EXCERPTED RECORDS Block Start

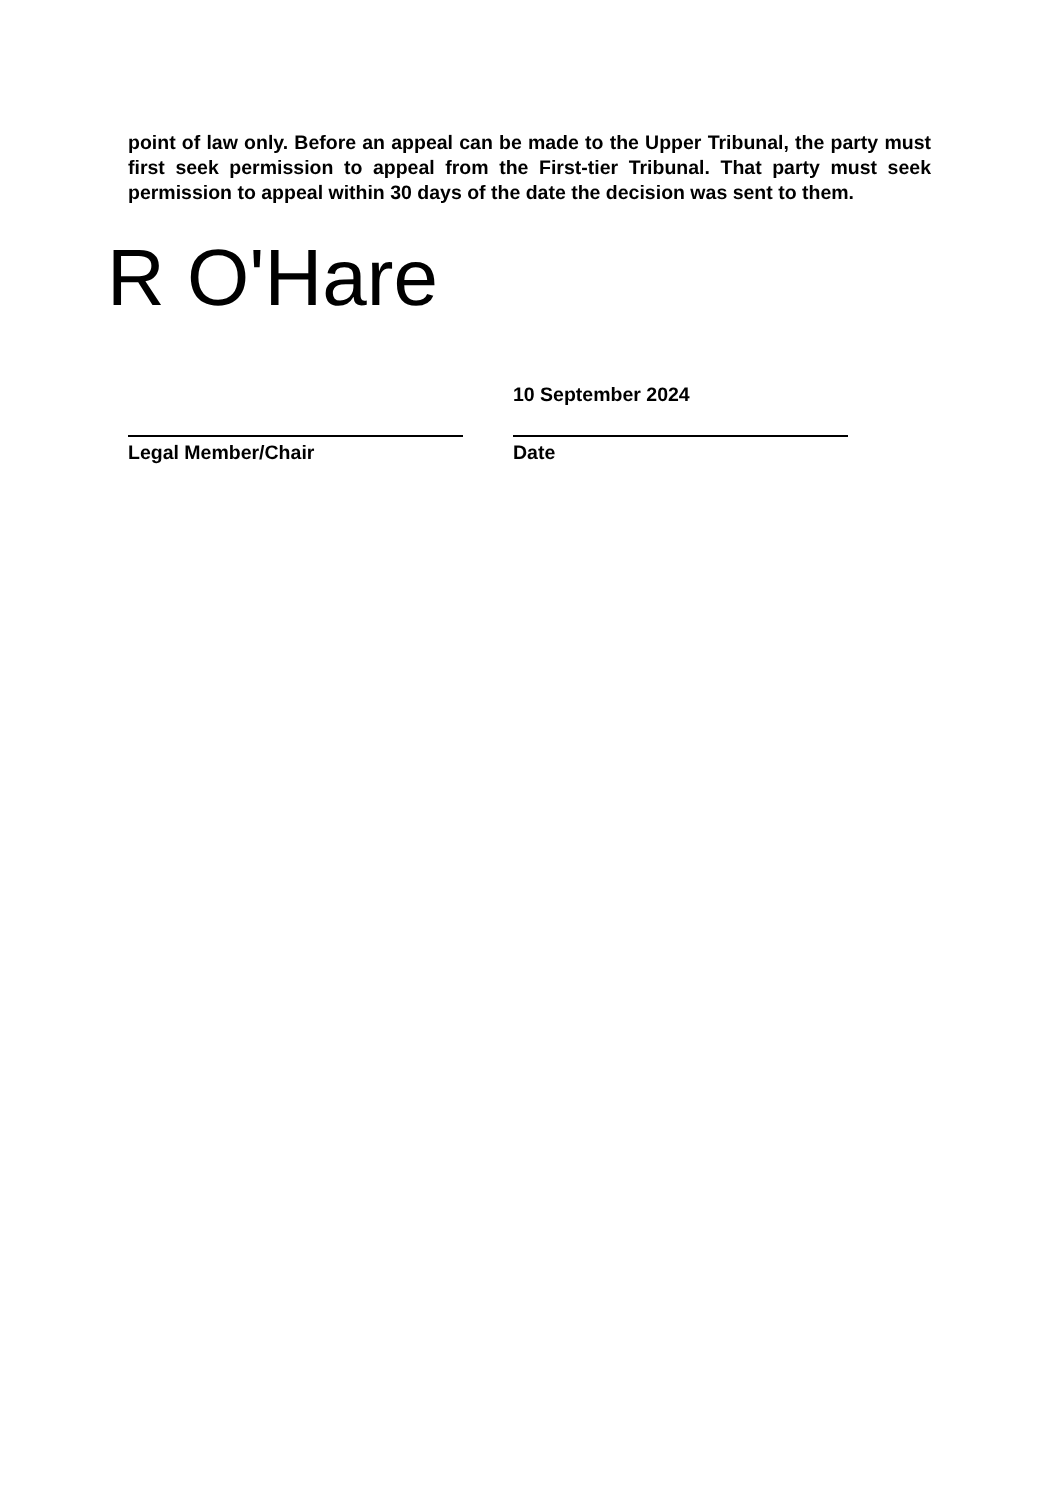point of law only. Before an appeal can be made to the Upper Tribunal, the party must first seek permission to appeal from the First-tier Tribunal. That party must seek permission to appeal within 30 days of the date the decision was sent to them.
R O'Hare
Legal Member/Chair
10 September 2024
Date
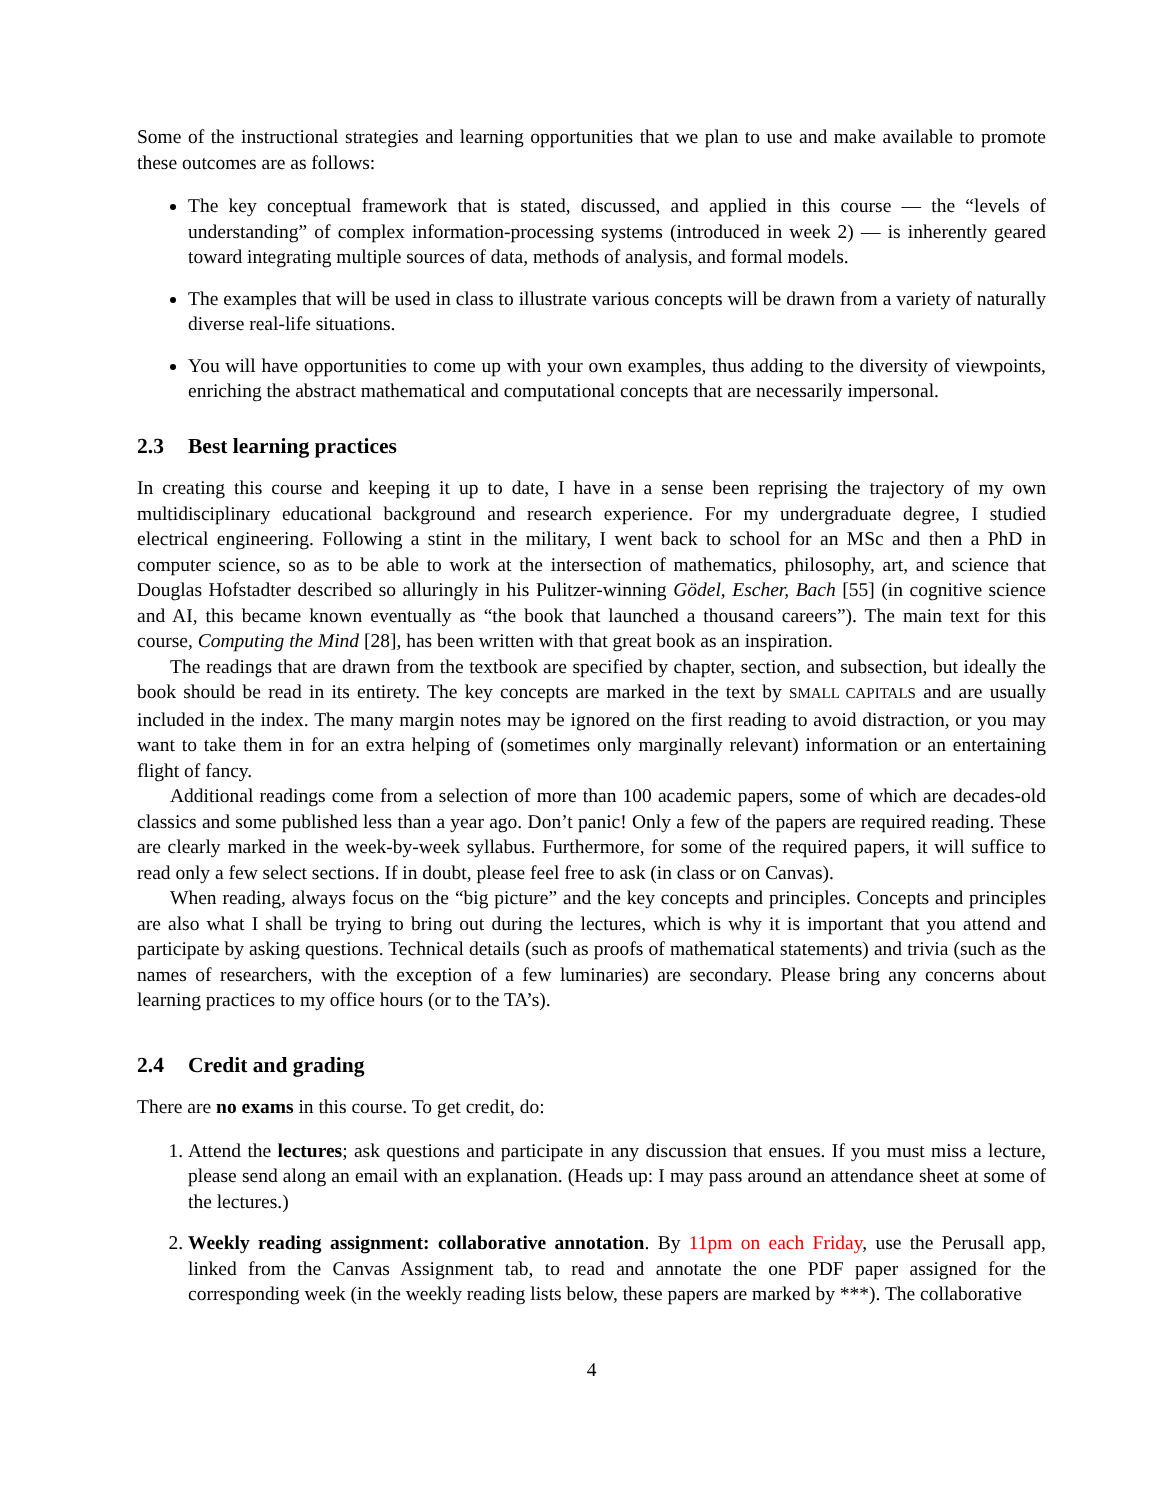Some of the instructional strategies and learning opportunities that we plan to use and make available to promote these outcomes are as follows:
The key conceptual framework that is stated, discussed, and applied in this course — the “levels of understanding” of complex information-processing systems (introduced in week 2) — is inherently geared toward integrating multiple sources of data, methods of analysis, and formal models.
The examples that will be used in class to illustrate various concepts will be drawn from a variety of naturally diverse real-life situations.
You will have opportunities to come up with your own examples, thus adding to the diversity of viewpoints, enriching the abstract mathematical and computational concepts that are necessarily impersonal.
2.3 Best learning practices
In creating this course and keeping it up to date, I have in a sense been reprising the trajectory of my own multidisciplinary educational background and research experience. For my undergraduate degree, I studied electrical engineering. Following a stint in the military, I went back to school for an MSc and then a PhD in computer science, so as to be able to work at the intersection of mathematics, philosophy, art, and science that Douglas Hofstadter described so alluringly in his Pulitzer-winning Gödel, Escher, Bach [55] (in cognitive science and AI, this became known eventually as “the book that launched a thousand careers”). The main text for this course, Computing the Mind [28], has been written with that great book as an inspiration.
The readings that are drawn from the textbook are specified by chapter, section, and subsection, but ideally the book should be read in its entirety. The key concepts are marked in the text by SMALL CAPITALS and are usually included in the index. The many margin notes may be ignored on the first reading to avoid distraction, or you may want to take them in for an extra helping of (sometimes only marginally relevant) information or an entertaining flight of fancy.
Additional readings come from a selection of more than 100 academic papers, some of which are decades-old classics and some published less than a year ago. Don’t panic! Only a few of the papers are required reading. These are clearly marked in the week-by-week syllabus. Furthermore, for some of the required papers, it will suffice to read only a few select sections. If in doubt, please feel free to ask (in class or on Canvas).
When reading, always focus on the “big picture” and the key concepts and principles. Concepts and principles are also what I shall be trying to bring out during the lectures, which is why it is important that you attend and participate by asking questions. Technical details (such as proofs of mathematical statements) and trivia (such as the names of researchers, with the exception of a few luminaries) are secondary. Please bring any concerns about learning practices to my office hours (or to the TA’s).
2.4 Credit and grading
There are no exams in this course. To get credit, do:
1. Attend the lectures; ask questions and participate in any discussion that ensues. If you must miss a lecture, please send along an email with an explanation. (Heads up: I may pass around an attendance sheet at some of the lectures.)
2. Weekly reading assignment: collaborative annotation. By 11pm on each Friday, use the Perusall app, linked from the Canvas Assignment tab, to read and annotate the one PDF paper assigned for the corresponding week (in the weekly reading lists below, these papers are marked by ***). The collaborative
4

EXCERPTED RECORDS Block End

> ACTIVITY
Write the listing out in full, exactly; no images.

> WRITTEN ANSWER
point of law only. Before an appeal can be made to the Upper Tribunal, the party must first seek permission to appeal from the First-tier Tribunal. That party must seek permission to appeal within 30 days of the date the decision was sent to them.
R O'Hare
Legal Member/Chair
10 September 2024
Date
Some of the instructional strategies and learning opportunities that we plan to use and make available to promote these outcomes are as follows:
The key conceptual framework that is stated, discussed, and applied in this course — the “levels of understanding” of complex information-processing systems (introduced in week 2) — is inherently geared toward integrating multiple sources of data, methods of analysis, and formal models.
The examples that will be used in class to illustrate various concepts will be drawn from a variety of naturally diverse real-life situations.
You will have opportunities to come up with your own examples, thus adding to the diversity of viewpoints, enriching the abstract mathematical and computational concepts that are necessarily impersonal.
2.3 Best learning practices
In creating this course and keeping it up to date, I have in a sense been reprising the trajectory of my own multidisciplinary educational background and research experience. For my undergraduate degree, I studied electrical engineering. Following a stint in the military, I went back to school for an MSc and then a PhD in computer science, so as to be able to work at the intersection of mathematics, philosophy, art, and science that Douglas Hofstadter described so alluringly in his Pulitzer-winning Gödel, Escher, Bach [55] (in cognitive science and AI, this became known eventually as “the book that launched a thousand careers”). The main text for this course, Computing the Mind [28], has been written with that great book as an inspiration.
The readings that are drawn from the textbook are specified by chapter, section, and subsection, but ideally the book should be read in its entirety. The key concepts are marked in the text by SMALL CAPITALS and are usually included in the index. The many margin notes may be ignored on the first reading to avoid distraction, or you may want to take them in for an extra helping of (sometimes only marginally relevant) information or an entertaining flight of fancy.
Additional readings come from a selection of more than 100 academic papers, some of which are decades-old classics and some published less than a year ago. Don’t panic! Only a few of the papers are required reading. These are clearly marked in the week-by-week syllabus. Furthermore, for some of the required papers, it will suffice to read only a few select sections. If in doubt, please feel free to ask (in class or on Canvas).
When reading, always focus on the “big picture” and the key concepts and principles. Concepts and principles are also what I shall be trying to bring out during the lectures, which is why it is important that you attend and participate by asking questions. Technical details (such as proofs of mathematical statements) and trivia (such as the names of researchers, with the exception of a few luminaries) are secondary. Please bring any concerns about learning practices to my office hours (or to the TA’s).
2.4 Credit and grading
There are no exams in this course. To get credit, do:
1. Attend the lectures; ask questions and participate in any discussion that ensues. If you must miss a lecture, please send along an email with an explanation. (Heads up: I may pass around an attendance sheet at some of the lectures.)
2. Weekly reading assignment: collaborative annotation. By 11pm on each Friday, use the Perusall app, linked from the Canvas Assignment tab, to read and annotate the one PDF paper assigned for the corresponding week (in the weekly reading lists below, these papers are marked by ***). The collaborative
4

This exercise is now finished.